Le Collier des jours/Chapitre XXIII

Félix Juven, Éditeur (p. 78-80).




XXIII




Il y avait sous l’escalier qui conduisait de la salle à manger à la cour, une citerne à fleur de sol, munie d’un couvercle, que l’on oubliait souvent de replacer. La nuit, alors, il arrivait quelquefois que les chats, en bataille, tombaient dans l’eau, avec un grand « pouff » et des cris épouvantables.

Et c’était, dans la chambre où nous dormions, un réveil effaré, la bougie allumée nerveusement.

— Un chat qui se noie !…

— On n’a pas fermé la citerne !

Et vite, vite, hors du lit, abandonnant la pantoufle qu’elles ne trouvaient pas, les tantes disparaissaient dans le vent de la porte. J’avais bientôt fait, moi aussi, de sauter à bas du lit et de courir derrière elles.

Mais je restais sur le petit palier de l’escalier, dont le retour sur lui-même, me situait, là on ne peut mieux, pour bien voir le sauvetage. La tête engagée entre les balustres, j’assistais à une scène extraordinaire.
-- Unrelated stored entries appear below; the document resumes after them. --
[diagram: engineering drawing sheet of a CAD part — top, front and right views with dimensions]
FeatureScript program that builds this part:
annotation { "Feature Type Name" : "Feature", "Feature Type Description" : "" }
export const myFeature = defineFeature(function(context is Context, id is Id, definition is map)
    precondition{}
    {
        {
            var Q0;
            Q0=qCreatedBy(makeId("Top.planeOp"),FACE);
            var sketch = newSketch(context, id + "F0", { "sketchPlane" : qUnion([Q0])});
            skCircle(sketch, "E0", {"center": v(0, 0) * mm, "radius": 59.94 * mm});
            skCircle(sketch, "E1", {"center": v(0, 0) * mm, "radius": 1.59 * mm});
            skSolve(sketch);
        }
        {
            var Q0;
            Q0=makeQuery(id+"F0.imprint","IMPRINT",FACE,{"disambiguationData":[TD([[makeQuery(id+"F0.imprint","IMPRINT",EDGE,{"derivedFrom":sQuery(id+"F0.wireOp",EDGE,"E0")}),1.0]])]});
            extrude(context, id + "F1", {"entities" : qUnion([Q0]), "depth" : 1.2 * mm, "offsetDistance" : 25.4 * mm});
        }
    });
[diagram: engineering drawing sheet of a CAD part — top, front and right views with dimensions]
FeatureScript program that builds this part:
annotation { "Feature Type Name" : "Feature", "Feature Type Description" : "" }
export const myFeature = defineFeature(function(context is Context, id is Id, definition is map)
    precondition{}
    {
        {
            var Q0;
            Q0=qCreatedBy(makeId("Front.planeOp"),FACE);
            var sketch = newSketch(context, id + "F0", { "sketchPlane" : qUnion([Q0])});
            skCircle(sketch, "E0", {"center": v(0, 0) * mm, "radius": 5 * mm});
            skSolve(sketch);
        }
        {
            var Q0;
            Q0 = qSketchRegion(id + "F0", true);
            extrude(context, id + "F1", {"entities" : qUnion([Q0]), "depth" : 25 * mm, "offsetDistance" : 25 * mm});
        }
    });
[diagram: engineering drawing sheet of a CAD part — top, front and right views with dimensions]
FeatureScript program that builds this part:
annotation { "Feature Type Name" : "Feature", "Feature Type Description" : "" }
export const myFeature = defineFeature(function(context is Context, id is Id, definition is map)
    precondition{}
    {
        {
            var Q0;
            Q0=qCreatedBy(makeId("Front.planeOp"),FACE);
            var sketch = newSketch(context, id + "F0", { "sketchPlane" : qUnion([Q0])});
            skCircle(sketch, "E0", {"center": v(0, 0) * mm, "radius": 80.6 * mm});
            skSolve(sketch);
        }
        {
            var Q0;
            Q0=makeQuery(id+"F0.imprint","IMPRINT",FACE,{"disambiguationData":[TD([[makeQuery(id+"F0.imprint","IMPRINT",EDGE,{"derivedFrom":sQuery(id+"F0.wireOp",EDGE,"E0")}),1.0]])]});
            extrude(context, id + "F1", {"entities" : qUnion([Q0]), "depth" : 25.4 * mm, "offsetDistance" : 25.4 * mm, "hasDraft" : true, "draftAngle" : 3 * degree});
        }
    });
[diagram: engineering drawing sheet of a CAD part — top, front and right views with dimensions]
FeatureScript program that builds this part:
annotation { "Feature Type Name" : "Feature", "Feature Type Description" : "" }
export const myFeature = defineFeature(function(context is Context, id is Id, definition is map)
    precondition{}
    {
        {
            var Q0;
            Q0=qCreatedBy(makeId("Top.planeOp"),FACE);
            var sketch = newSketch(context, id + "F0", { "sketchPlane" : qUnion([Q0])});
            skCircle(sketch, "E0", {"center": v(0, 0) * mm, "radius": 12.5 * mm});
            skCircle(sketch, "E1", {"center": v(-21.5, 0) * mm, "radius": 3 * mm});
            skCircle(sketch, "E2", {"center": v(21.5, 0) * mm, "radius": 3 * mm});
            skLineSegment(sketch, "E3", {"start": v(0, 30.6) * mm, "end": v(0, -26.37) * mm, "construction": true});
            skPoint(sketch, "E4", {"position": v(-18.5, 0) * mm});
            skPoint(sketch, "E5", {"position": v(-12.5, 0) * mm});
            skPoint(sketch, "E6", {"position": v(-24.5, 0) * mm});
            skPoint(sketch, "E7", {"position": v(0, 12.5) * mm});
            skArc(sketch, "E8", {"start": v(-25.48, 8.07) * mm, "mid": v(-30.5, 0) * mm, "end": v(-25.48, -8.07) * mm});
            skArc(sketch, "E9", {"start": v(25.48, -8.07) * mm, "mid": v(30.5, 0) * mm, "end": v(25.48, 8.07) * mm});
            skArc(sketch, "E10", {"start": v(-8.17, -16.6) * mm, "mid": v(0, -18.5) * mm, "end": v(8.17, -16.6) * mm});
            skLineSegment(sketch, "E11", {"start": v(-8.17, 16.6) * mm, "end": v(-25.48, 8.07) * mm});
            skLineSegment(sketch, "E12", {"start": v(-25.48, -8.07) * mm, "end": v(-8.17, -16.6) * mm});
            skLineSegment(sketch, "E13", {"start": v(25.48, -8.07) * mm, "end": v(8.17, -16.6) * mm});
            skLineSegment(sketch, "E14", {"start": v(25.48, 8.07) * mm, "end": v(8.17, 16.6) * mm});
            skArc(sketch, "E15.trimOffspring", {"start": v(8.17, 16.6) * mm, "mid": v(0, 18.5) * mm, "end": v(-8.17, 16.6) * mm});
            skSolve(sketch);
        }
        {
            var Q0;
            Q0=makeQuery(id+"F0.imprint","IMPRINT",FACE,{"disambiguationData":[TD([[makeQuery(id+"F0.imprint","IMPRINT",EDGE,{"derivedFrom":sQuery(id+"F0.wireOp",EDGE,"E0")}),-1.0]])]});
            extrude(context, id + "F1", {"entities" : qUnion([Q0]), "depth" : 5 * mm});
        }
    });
Dans l’ombre, qui s’amassait encore plus noire sous cette pente de l’escalier et où tremblait l’étoile rousse de la lumière éclairant si singulièrement, je ne reconnaissais plus les tantes. Accroupies au bord du rond sonore, plein d’un clapotis frénétique, les cheveux tout ébouriffés, leurs chemises de nuit gonflées au vent, elles me faisaient l’effet de furies ou de sorcières. L’une tenait une lanterne, au-dessus de la citerne, l’autre s’efforçait, avec des traits crispés, d’attacher une corde à l’anse d’un panier. Enfin, on pouvait jeter cette nacelle de salut et le malheureux chat s’y accrochait, de toutes ses griffes ; mais ce n’était pas cela qu’il fallait ; quand on voulait le remonter, le panier basculait et la pauvre bête retombait. Il devait entrer dans le panier, ce qui n’était pas facile à obtenir. Les tantes se penchaient de plus en plus au risque d’aller rejoindre le chat. Tante Zoé finissait par se mettre à plat ventre le bras complètement englouti dans l’orifice noir, tandis que tante Lili l’empoignait par sa chemise pour la retenir.

— Il y est !…

Et tante Zoé se relevait, tirait vivement la corde.

— « Prends garde qu’il ne te saute à la figure » recommandait tante Lili.

Le noyé émergeait alors, les yeux hors de la tête, réduit à rien, les poils collés, gluants et ruisselants, lamentable et ridicule. On le remontait pour l’essuyer et le sécher ; mais avant cela je m’étais bien vite sauvée pour me refourrer dans mon lit, où, un peu grelottante et très impressionnée, j’avais beaucoup de peine à me rendormir.